Abordant plus spécifiquement la question de la langue et de la traduction, Carole Cavallera, traductrice et auteure, a rappelé que toute traduction teste à sa manière le conformisme éditorial. « La traduction doit y résister », dit-elle, « avec les armes comme la lenteur ». Les retraductions sont aussi un indice de bonne santé pour ces deux pays, dont l’appétence pour la culture permet parfois de mettre en lumière des auteurs méconnus, tels que Sapienza Golliarda, de l’autre côté de la frontière. Plus lyrique, Miguel Ángel Cuevas, poète espagnol et traducteur convoque aussitôt le travail sur la langue. Le traducteur doit déconstruire le sens pour le remonter dans une autre langue. Mieux, il doit laisser une place vacante au texte originel dont le fantôme sert au lecteur pour se saisir de la version. Jean-Charles Vegliante, poète et professeur des universités, rappelle que les langues bougent à grande vitesse, qu’elles remuent et communiquent entre elles, aiguillonnées notamment par la publicité, qui utilise toutes les virtualités du mot étranger dans des buts mercantiles, comme le font certaines publicités de lingerie fine via le très suggestif « intimissimi ». Or, dans l’économie du globish, déplore le poète, la confusion est de mise, comme la connivence, et la poésie, qui est nuance, devient inaudible.

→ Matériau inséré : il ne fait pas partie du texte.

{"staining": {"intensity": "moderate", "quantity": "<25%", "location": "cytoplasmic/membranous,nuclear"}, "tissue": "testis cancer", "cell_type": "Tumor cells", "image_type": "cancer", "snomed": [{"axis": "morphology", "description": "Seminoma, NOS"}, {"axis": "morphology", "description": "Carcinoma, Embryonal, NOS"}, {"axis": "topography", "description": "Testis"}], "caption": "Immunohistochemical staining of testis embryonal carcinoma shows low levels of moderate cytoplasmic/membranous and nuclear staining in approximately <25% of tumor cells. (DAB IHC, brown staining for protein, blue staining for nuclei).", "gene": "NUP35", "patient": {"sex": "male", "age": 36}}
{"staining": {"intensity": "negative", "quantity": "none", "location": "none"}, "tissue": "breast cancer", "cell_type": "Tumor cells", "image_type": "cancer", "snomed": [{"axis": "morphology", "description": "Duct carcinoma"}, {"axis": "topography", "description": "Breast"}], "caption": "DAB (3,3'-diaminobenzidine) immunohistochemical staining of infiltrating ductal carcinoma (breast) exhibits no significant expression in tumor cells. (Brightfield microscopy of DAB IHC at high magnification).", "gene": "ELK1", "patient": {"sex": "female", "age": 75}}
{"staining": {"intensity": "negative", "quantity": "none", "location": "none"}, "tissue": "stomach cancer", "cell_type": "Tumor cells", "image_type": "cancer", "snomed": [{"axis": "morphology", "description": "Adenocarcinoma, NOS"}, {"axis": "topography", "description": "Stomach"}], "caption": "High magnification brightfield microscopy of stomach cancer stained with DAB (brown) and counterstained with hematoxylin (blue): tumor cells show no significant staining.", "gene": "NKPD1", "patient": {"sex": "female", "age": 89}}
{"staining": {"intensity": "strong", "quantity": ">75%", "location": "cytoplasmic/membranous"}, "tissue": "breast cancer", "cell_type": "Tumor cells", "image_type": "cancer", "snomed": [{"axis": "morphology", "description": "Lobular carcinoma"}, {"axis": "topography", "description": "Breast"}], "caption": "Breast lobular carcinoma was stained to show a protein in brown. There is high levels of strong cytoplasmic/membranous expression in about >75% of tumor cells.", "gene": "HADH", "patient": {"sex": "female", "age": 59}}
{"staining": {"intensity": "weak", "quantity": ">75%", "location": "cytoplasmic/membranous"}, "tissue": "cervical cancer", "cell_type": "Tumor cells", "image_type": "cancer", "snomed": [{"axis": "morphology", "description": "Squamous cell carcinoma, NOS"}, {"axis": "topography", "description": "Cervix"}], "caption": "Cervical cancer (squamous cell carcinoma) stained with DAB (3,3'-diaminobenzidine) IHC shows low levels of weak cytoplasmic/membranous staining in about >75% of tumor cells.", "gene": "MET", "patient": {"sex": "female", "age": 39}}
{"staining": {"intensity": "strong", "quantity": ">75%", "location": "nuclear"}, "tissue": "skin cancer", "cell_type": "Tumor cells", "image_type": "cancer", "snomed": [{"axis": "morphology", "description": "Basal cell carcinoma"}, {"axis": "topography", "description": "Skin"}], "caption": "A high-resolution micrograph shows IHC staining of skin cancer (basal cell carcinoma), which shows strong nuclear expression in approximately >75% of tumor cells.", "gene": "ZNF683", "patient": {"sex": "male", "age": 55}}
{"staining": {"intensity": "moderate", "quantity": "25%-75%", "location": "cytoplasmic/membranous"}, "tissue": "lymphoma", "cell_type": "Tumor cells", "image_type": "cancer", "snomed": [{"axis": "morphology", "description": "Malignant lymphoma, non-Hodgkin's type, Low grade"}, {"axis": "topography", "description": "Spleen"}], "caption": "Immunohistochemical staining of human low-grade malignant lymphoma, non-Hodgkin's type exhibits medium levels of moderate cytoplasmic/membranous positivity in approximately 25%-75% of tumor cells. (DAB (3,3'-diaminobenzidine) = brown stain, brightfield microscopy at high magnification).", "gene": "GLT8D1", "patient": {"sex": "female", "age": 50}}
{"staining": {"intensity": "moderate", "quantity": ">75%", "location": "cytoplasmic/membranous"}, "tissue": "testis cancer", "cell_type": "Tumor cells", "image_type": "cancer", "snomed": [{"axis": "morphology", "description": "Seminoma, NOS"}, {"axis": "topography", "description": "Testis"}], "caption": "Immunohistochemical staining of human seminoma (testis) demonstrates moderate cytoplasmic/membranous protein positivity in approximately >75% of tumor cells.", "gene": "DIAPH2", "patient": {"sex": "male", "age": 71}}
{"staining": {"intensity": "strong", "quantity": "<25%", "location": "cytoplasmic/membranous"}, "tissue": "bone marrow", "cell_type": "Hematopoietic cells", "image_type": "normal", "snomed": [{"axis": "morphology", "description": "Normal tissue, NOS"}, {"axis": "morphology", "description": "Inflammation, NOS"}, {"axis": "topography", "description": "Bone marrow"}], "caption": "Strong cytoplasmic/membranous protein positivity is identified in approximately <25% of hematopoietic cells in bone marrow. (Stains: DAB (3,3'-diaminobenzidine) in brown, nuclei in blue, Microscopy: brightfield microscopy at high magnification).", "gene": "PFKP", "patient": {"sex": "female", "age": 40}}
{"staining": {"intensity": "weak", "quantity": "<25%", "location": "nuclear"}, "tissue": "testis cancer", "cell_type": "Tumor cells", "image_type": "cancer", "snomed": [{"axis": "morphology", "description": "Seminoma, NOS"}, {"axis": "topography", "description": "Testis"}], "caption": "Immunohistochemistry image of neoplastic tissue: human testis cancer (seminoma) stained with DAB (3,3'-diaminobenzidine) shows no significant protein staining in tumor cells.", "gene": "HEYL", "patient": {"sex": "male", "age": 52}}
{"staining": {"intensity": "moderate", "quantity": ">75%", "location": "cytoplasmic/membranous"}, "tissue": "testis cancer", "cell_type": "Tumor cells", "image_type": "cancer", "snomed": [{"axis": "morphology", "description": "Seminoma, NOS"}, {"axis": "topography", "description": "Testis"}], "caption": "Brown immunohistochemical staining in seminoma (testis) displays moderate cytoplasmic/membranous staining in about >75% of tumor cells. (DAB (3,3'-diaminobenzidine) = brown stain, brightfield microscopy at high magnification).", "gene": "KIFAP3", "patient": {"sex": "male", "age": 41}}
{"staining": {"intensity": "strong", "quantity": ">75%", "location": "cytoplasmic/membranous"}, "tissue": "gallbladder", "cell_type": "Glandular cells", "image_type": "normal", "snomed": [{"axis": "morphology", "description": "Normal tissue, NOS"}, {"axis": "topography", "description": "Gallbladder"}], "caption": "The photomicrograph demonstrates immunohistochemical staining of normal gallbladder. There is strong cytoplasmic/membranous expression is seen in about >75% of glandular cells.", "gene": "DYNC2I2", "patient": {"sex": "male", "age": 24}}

Les passeurs hier et aujourd’hui
Si les traducteurs sont des passeurs, que dire des autres ? Fabio Gambaro, directeur de l’Institut culturel italien, en a profité pour décrire les conditions de cette transmission au quotidien. Le succès du festival « Italissimo », soutenu par l’Institut, est un bon exemple. Cette initiative utilise à bon escient le formidable capital de sympathie dont jouissent les Italiens à Paris afin de dépasser les stéréotypes. Tel est bien le rôle de passeur : savoir utiliser les clichés pour « transmettre et contaminer ». En d’autres mots, il s’agit de mettre le public en position de les comprendre pour mieux lui faire découvrir ce qui n’existe pas. C’est l’offre qui organise la demande. Pour cet ancien journaliste, l’Institut ne doit pas être le cercles des expatriés. La construction du public va de pair avec une programmation qui fait une large place au public du pays-hôte et aux questions qui intéressent ses citoyens. C’est pourquoi il entend privilégier l’essai. Pour Jean-Claude Zancarini, animateur de la revue « Le laboratoire italien », les passeurs ont un lien fort avec l’amitié, comme ce fut le cas de Jacqueline Risset, traductrice de Dante et de Bernard Simeone, directeur de la collection italienne auprèsdes éditions Verdier, tous deux disparus récemment.
Dante et Ciao Italia
Le prix Italiques donné alternativement ou à un francophone ou à un italien, a récompensé cette deux Français , l’italianiste Jean-Louis Poirier pour le très bel essai personnel Ne plus ultra, Dante et le dernier voyage d’Ulysse aux éditions Belles Lettres et Ciao Italia, exposition sur l’immigration italienne présentée récemment au Musée national de l’histoire de l’immigration et ayant attiré plus de 100 000 visiteurs, lesquels ont épuisé le tirage de son catalogue. Ses commissaires, Dominique Païni, Stéphane Mourlane et Isabelle Renard, ont donc aussi été récompensés pour leurs efforts. Mais l’expo ne s’arrêtera pas pour autant. Une exposition itinérante est prévue en janvier prochain, ainsi qu’une déclinaison italienne dans les mois qui suivent.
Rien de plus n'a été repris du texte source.